The tattoo became a symbolic marker in my journey—representing my transition from controlling parent to respectful witness of my adult children’s autonomy. This process of meaning-making helped transform what could have been experienced solely as loss into an opportunity for relationship redefinition and personal growth.

What Influences Our Experience of Change?

Several factors shape how we navigate transitions:

Our Perception of Choice

When we feel we have a choice in a transition, we typically adapt more successfully. While becoming a single parent involved limited choice about the fundamental change, I exercised agency in how I responded to the situation.

Conversely, the empty nest transition, while emotionally challenging, represented a normal developmental stage that I could anticipate. Yet my intense focus on caregiving limited my preparation for this inevitable change.
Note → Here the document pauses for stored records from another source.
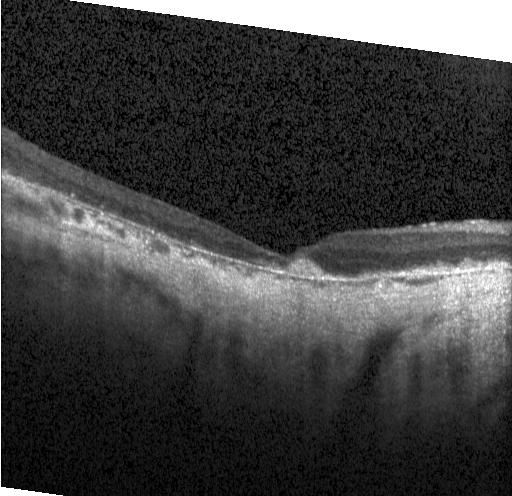
Spectral-domain OCT. Heidelberg Spectralis OCT system. Retinal OCT cross-section
Dx: choroidal neovascularization.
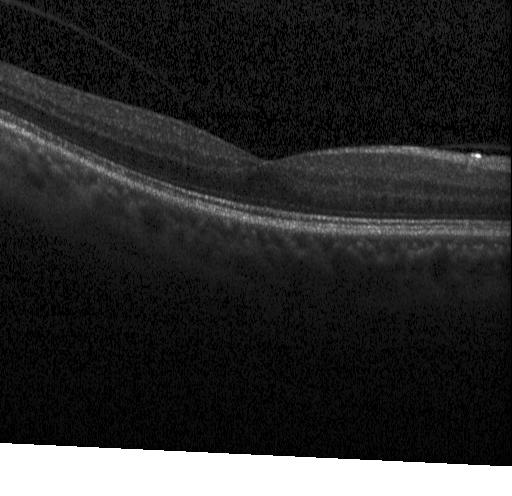
Centered on the fovea, retinal OCT cross-section, spectral-domain optical coherence tomography.
Impression: no evidence of CNV, DME, or drusen.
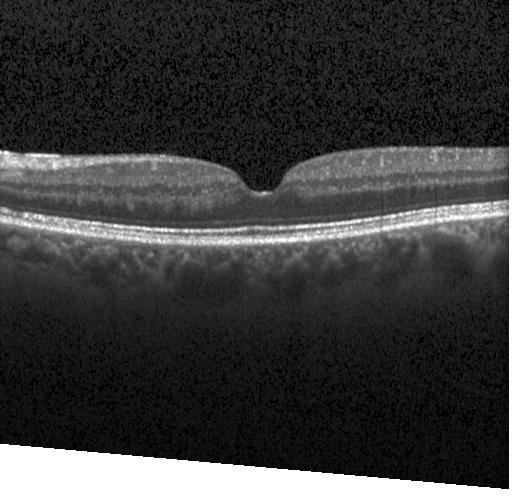

Macular scan. Optical coherence tomography B-scan. Heidelberg Spectralis — Dx: no evidence of choroidal neovascularization, diabetic macular edema, or drusen.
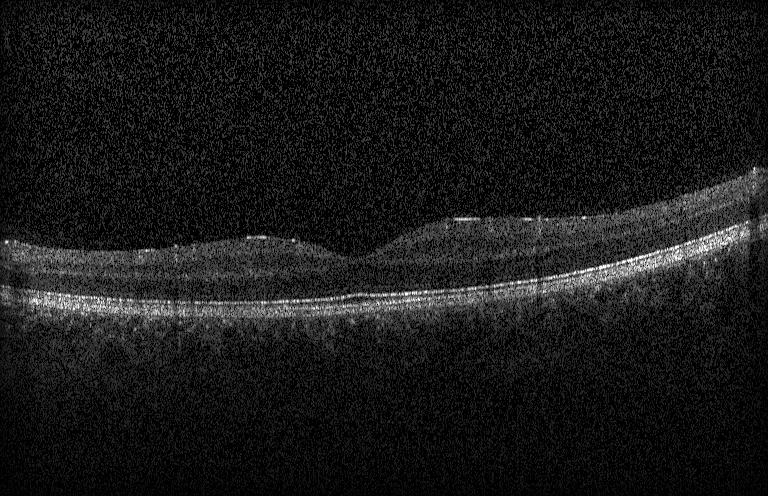 Spectral-domain OCT · Heidelberg Spectralis OCT system · horizontal scan through the fovea · optical coherence tomography scan. Diagnosis: neither choroidal neovascularization, diabetic macular edema, nor drusen.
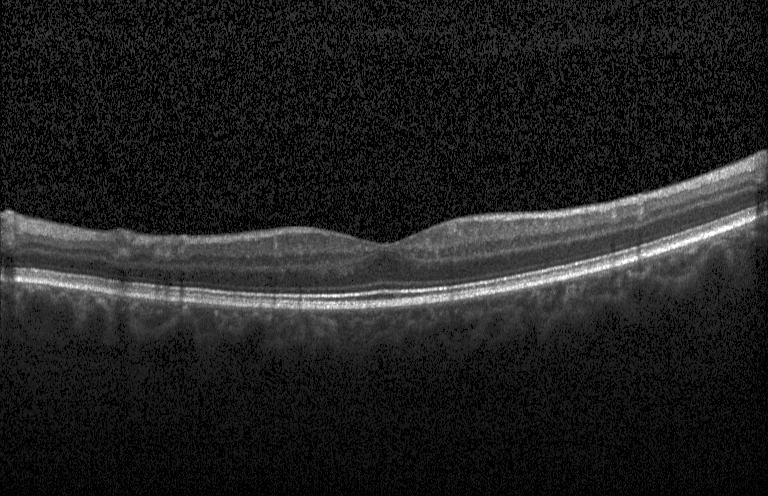

Instrument: Heidelberg Spectralis · OCT B-scan · through the macula · spectral-domain optical coherence tomography
This B-scan demonstrates neither choroidal neovascularization, diabetic macular edema, nor drusen.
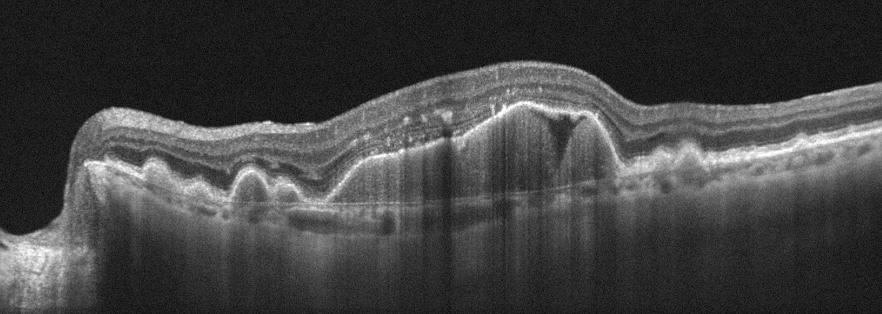

Retinal OCT cross-section showing age-related macular degeneration.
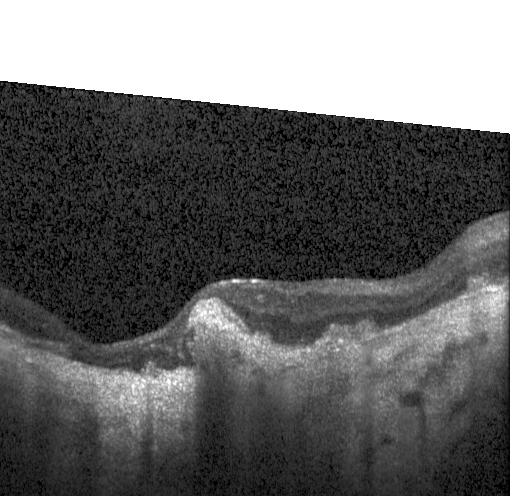

Diagnosis: a choroidal neovascular membrane.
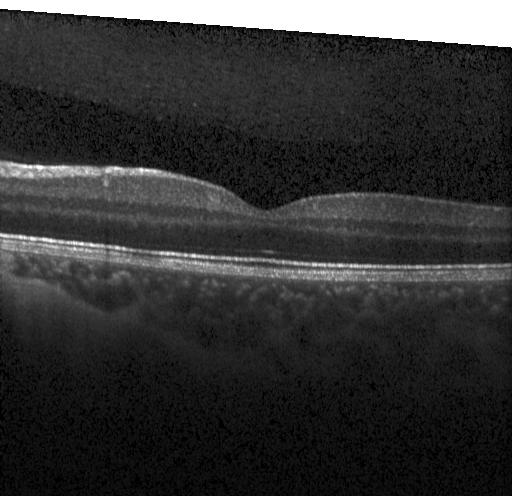
OCT line scan, horizontal scan through the fovea — Impression: no CNV, no DME, and no drusen.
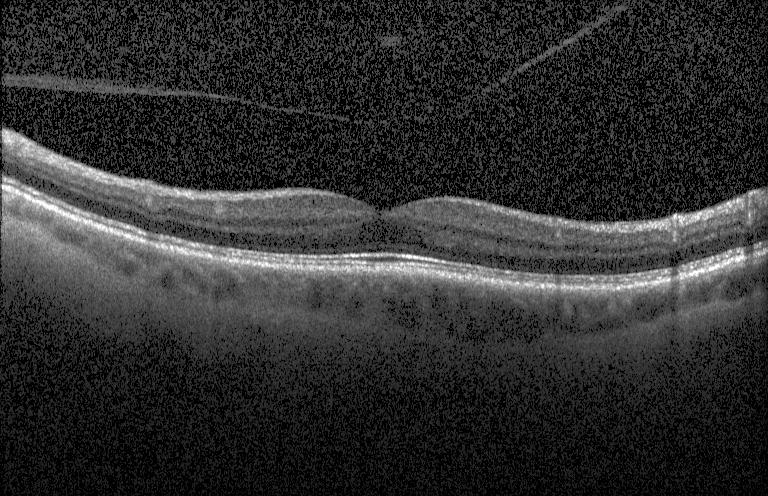

Optical coherence tomography B-scan; spectral-domain OCT; centered on the fovea; acquired on a Heidelberg Spectralis — This B-scan demonstrates neither choroidal neovascularization, diabetic macular edema, nor drusen.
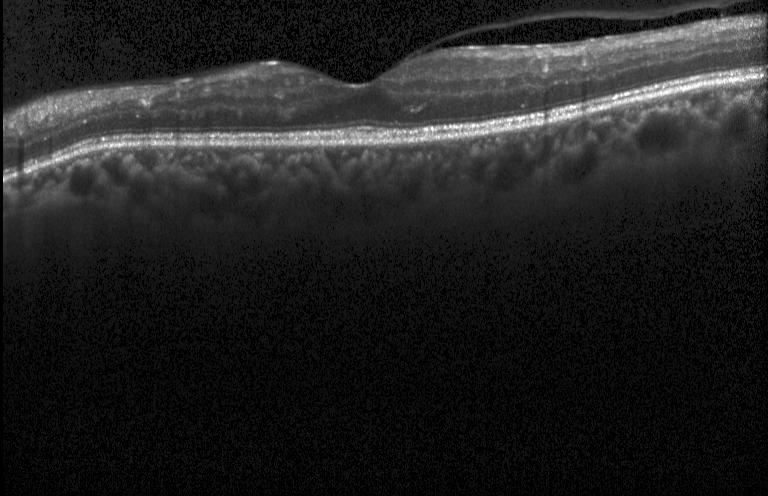 Spectral-domain optical coherence tomography. Instrument: Heidelberg Spectralis. Optical coherence tomography scan. Diabetic macular edema (DME).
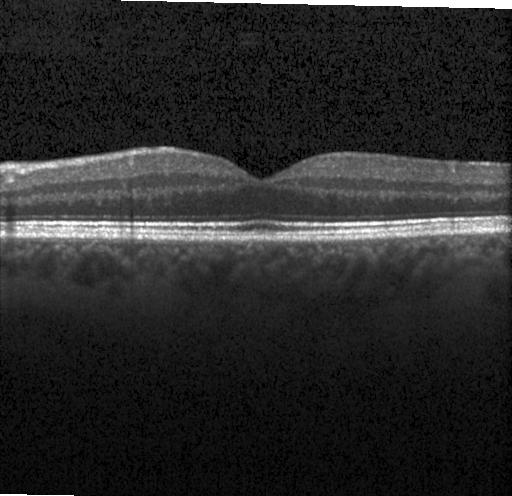

Acquired on a Heidelberg Spectralis · fovea-centered · retinal OCT B-scan · spectral-domain optical coherence tomography
Neither CNV, DME, nor drusen.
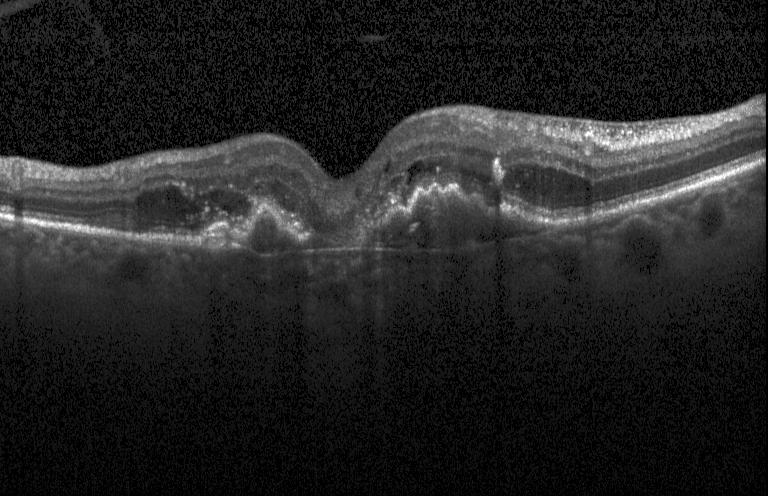

Impression: a choroidal neovascular membrane.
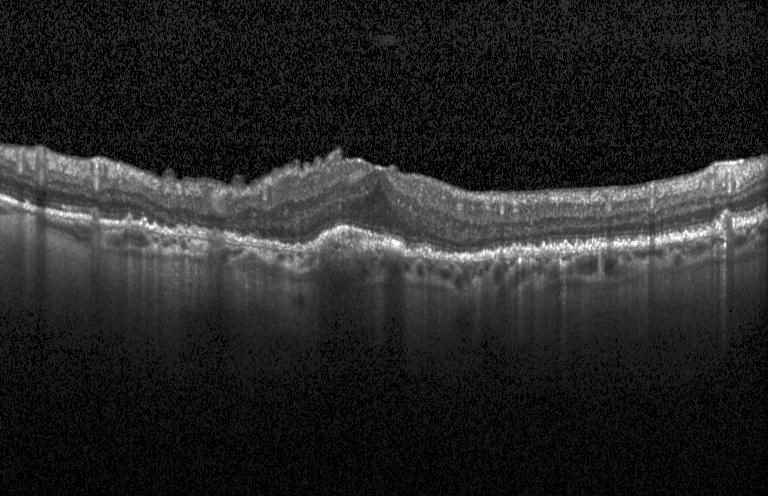
Assessment: CNV.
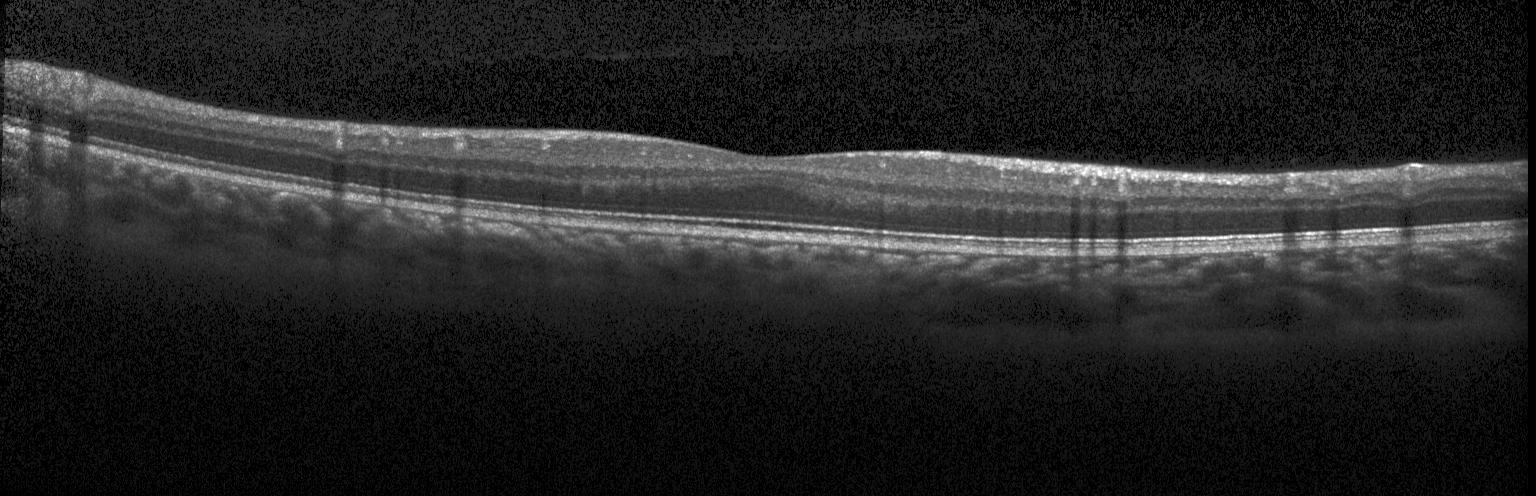

Fovea-centered · retinal OCT cross-section · spectral-domain OCT. Macular OCT: neither CNV, DME, nor drusen.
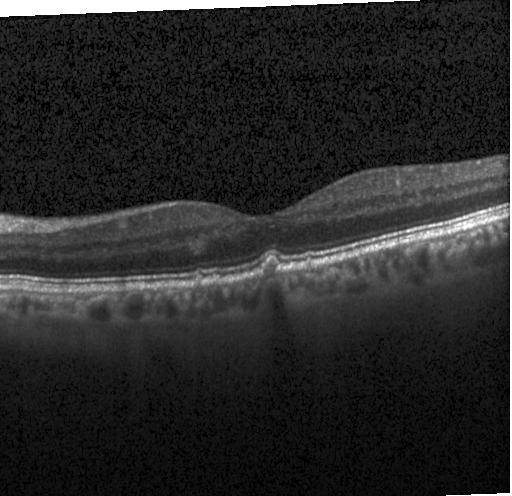

Diagnosis: drusen.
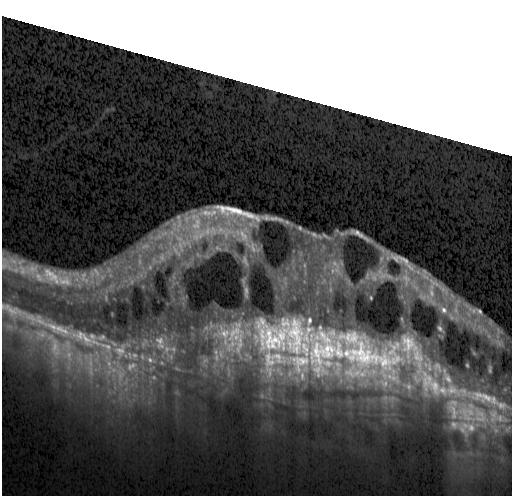
OCT B-scan · spectral-domain optical coherence tomography — Assessment: a choroidal neovascular membrane.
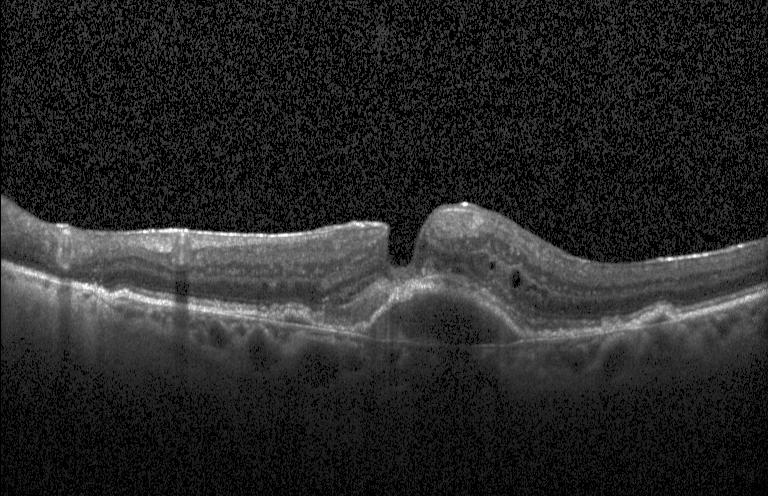 Spectral-domain optical coherence tomography; horizontal scan through the fovea; Heidelberg Spectralis; optical coherence tomography scan — Impression: a choroidal neovascular membrane.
How We Exercise Personal Responsibility

Different transitions require different expressions of responsibility. During active parenting, I sacrificed personal needs for my children’s welfare. In the empty nest phase, responsibility shifted toward reclaiming self-care and rediscovering personal identity.

As I reflected while watching my own daughter navigate parenthood: “As a grandmother watching the next generation unfold, I’m learning that true progress often begins with letting go of our own preconceptions. Sometimes, the most powerful thing we can do is step back and trust in the wisdom of those who follow.”

Our Past Experiences of Change

How we’ve handled previous transitions significantly influences our approach to new changes. Having developed an identity heavily centered on motherhood, I experienced resistance to changes that threatened this established role. When my daughters began establishing independence, I intensified efforts to maintain my caregiving role, potentially complicating the transition.

What This Means for Managing Your Own Transitions

Whether you’re facing parenthood, career changes, relationship shifts, or any of life’s many transitions, these insights might help:

  1. Acknowledge both practical AND emotional dimensions of change. While managing logistics is important, don’t neglect the emotional processing required.
  2. Recognize ambivalence as normal. It’s natural to simultaneously want to hold on and let go during transitions.
  3. Create meaningful rituals that mark important life changes. These symbolic acts help us integrate our experiences and move forward.
  4. Seek support rather than isolation. Major transitions often cause support systems to contract just when we need them most.
  5. Practice self-compassion during the “neutral zone” between identities. This uncomfortable space is where creativity and new possibilities emerge.
  6. Look for opportunities to construct new meaning that honors both your past and your emerging future.

The truth is, our capacity for change grows with each transition we navigate. As I’ve learned, “true progress often begins with letting go of our own preconceptions. Sometimes, the most powerful thing we can do is step back and trust” in the process of change itself.


Amanda Foister is a therapist specialising in helping clients navigate life transitions. Her approach combines professional training with personal insights gained through her own journey of change and growth.